Brief> Reproduce the blog post on blogging about research below in full, word for word.

#### Article

Blogging & Research

Posted: July 25, 2006 in Thoughts
Tags: ,

So I just attended this talk. The speaker was a Masters student doing her research in Social Computing, and Bloggingis her main research interest and the topic of the talk. Her ultimate point was that it is very good for researchers to blog about their research ideas and progress. Let me just clarify that she meant blogging within protected corporate intranet blogs, not the open web. In her opinion, blogging about research has the following benefits:

  1. It makes others within the corporation aware of what the researcher is doing, i.e., promotes the researcher’s work
  2. If the researcher is stuck at some problem and blogs about it, someone who reads the blog might have a solution
  3. Even without being stuck, getting feedback from blog readers can open up more areas for the researcher
  4. Instead of just communicating with the people who are working on the same project, the researcher is communicating with different kinds of audiences, again a potential to uncover new issues
  5. At the very least, it can be a written record of the research progress, which can be referred to later on

Now, personally, I think this all seems very nice, but there is one large point missing. I think all the aforementioned benefits can be really good if we replace the word “research” with the work “development” or just “daily work”, whatever kind of work it is, as long as it does not involve generating “new” ideas. In daily work, I believe, many problems can be solved by sharing experiences. One person’s problem has most probably been already encountered by another person, and a solution already exists for it. This has been practically proven a long time ago (evidence: the Internet’s public blogs and forums where people share lots of problem solutions).

########
#### Raw records

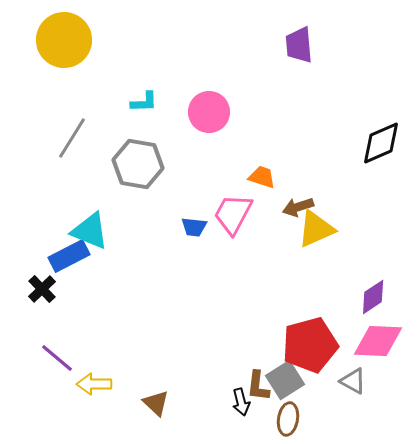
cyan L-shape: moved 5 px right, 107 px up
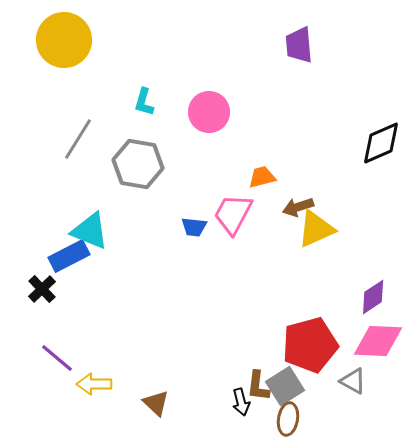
cyan L-shape: rotated 108 degrees clockwise
gray line: moved 6 px right, 1 px down
orange trapezoid: rotated 32 degrees counterclockwise
gray square: moved 6 px down
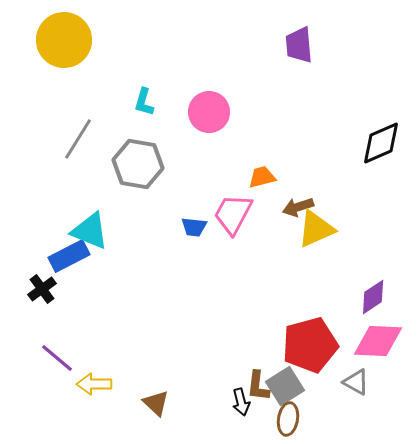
black cross: rotated 8 degrees clockwise
gray triangle: moved 3 px right, 1 px down
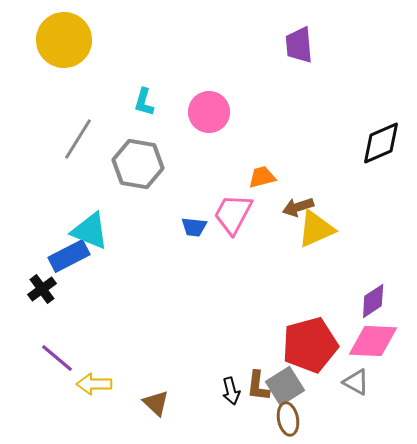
purple diamond: moved 4 px down
pink diamond: moved 5 px left
black arrow: moved 10 px left, 11 px up
brown ellipse: rotated 20 degrees counterclockwise
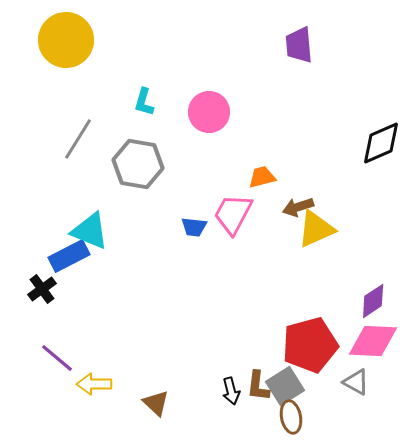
yellow circle: moved 2 px right
brown ellipse: moved 3 px right, 2 px up
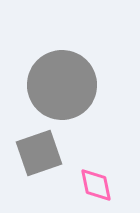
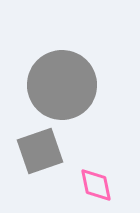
gray square: moved 1 px right, 2 px up
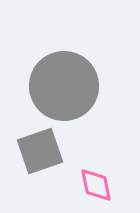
gray circle: moved 2 px right, 1 px down
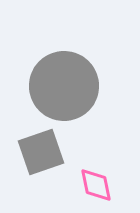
gray square: moved 1 px right, 1 px down
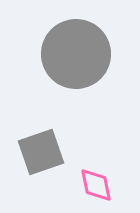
gray circle: moved 12 px right, 32 px up
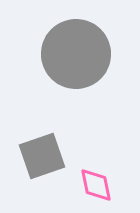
gray square: moved 1 px right, 4 px down
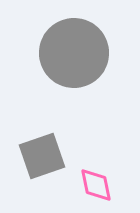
gray circle: moved 2 px left, 1 px up
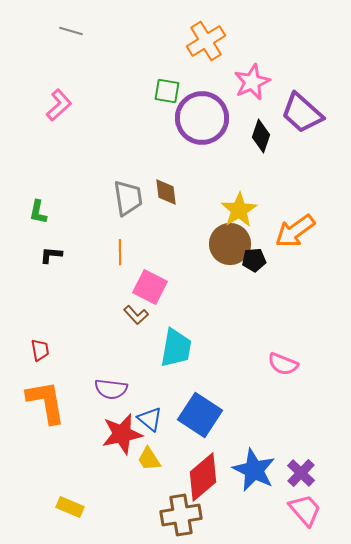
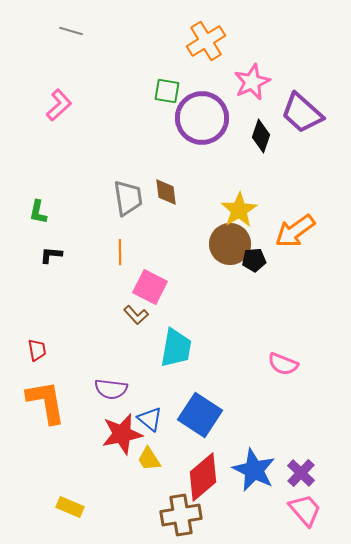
red trapezoid: moved 3 px left
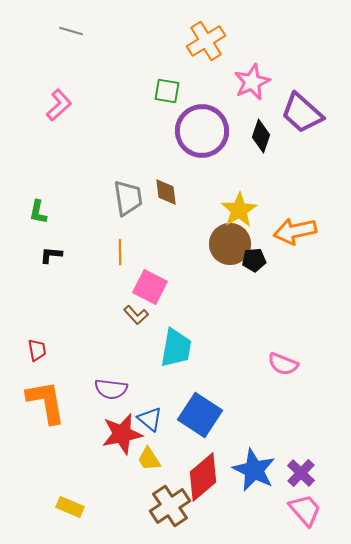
purple circle: moved 13 px down
orange arrow: rotated 24 degrees clockwise
brown cross: moved 11 px left, 9 px up; rotated 24 degrees counterclockwise
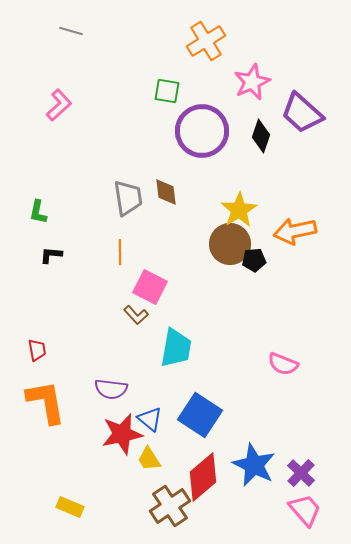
blue star: moved 5 px up
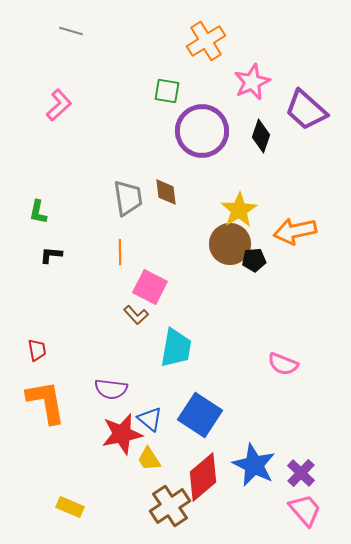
purple trapezoid: moved 4 px right, 3 px up
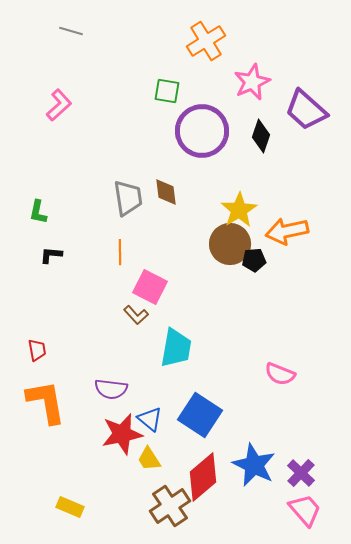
orange arrow: moved 8 px left
pink semicircle: moved 3 px left, 10 px down
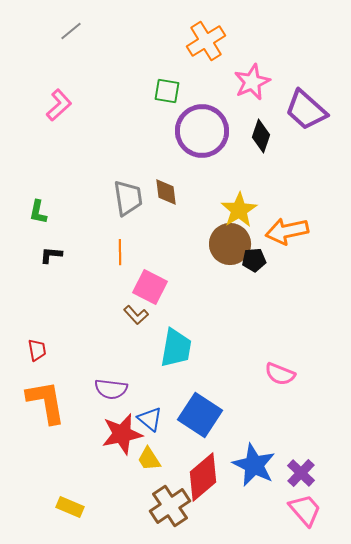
gray line: rotated 55 degrees counterclockwise
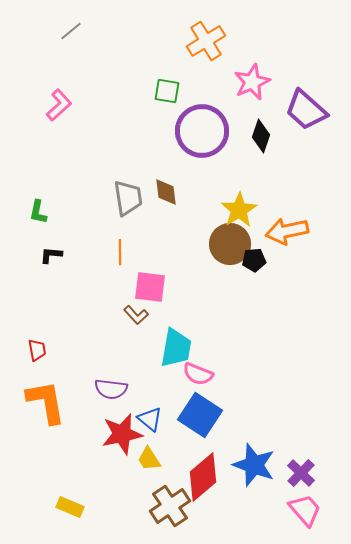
pink square: rotated 20 degrees counterclockwise
pink semicircle: moved 82 px left
blue star: rotated 6 degrees counterclockwise
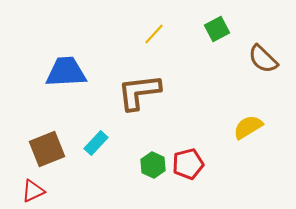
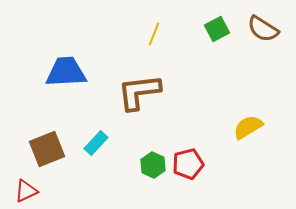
yellow line: rotated 20 degrees counterclockwise
brown semicircle: moved 30 px up; rotated 12 degrees counterclockwise
red triangle: moved 7 px left
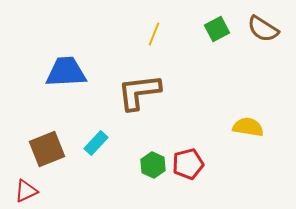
yellow semicircle: rotated 40 degrees clockwise
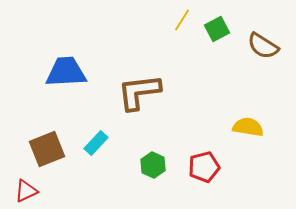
brown semicircle: moved 17 px down
yellow line: moved 28 px right, 14 px up; rotated 10 degrees clockwise
red pentagon: moved 16 px right, 3 px down
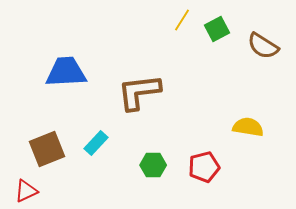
green hexagon: rotated 25 degrees counterclockwise
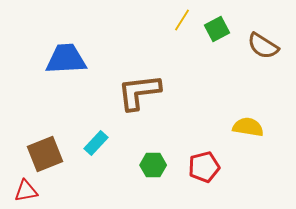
blue trapezoid: moved 13 px up
brown square: moved 2 px left, 5 px down
red triangle: rotated 15 degrees clockwise
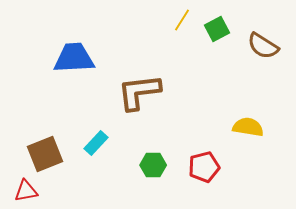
blue trapezoid: moved 8 px right, 1 px up
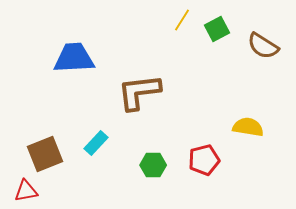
red pentagon: moved 7 px up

########

The response>
Blogging & Research

Posted: July 25, 2006 in Thoughts
Tags: ,

So I just attended this talk. The speaker was a Masters student doing her research in Social Computing, and Bloggingis her main research interest and the topic of the talk. Her ultimate point was that it is very good for researchers to blog about their research ideas and progress. Let me just clarify that she meant blogging within protected corporate intranet blogs, not the open web. In her opinion, blogging about research has the following benefits:

  1. It makes others within the corporation aware of what the researcher is doing, i.e., promotes the researcher’s work
  2. If the researcher is stuck at some problem and blogs about it, someone who reads the blog might have a solution
  3. Even without being stuck, getting feedback from blog readers can open up more areas for the researcher
  4. Instead of just communicating with the people who are working on the same project, the researcher is communicating with different kinds of audiences, again a potential to uncover new issues
  5. At the very least, it can be a written record of the research progress, which can be referred to later on

Now, personally, I think this all seems very nice, but there is one large point missing. I think all the aforementioned benefits can be really good if we replace the word “research” with the work “development” or just “daily work”, whatever kind of work it is, as long as it does not involve generating “new” ideas. In daily work, I believe, many problems can be solved by sharing experiences. One person’s problem has most probably been already encountered by another person, and a solution already exists for it. This has been practically proven a long time ago (evidence: the Internet’s public blogs and forums where people share lots of problem solutions).